# Building door jambs?



## oh'mike (Sep 18, 2009)

What tools do you have? 

Do you have a surface planer?

Will these be painted when done or stained?

You will find that the precut jamb sets are the cheapest in the long run--but the quality is not great.
Most are finger jointed and then covered with a thin veneer.

Clear pine is great but cost more than cherry (when bought from a local wood cutter)

Have you checked prices from local small mills? I regularly purchase cherry and walnut from small farmer/.cutters for about $2.50 a board foot,in the rough.

More details [lease.----Mike----


----------



## jonesbill (Oct 19, 2010)

I have a planer, yes. 

The jambs will all be painted, gloss white. Was thinking of Porter Glyptex.. have used that in the past for interior trim, etc. 

Haven't checked local sawmills, never occurred to me.

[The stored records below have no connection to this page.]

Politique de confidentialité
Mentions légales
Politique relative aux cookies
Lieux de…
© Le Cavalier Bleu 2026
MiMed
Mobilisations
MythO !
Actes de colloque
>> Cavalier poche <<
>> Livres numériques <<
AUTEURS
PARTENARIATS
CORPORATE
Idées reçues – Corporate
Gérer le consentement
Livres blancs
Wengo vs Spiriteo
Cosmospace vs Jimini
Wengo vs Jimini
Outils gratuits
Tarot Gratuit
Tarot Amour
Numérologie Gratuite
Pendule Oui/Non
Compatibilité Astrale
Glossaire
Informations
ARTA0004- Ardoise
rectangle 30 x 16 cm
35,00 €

Figured I'd be getting "green" stuff from them with too much moisture to make it any potential savings worth the hassle of movement down the road. 

But there is a local supplier about 15 miles from me that I had forgotten, and they may have something there I can use. I bought some river birch there for a project a few years ago, I'll have to give them a call and see what they have. 

Do you think poplar would be better than pine? I guess I'd have to check the price and see how that compares. Not looking to build a piano... heck its just a door jamb...:thumbup: Just trying to save a few bucks and finish hanging the doors, for some reason I always feel like I'm paying too much buying from the big box stores no matter what I'm buying.


----------



## oh'mike (Sep 18, 2009)

Poplar is great to work with for paint grade----and usually about the cheapest----no knots and no pine pitch.


Most mills have a kiln---some will plane the wood at a very reasonable fee and even rip one edge --which is a real time saver.


----------



## ihoven (Aug 9, 2011)

I would have to agree on the poplar option. We had to make jamb extensions on all of our windows and doors in the house when we replaced them. We used poplar and they look great. Good luck.


----------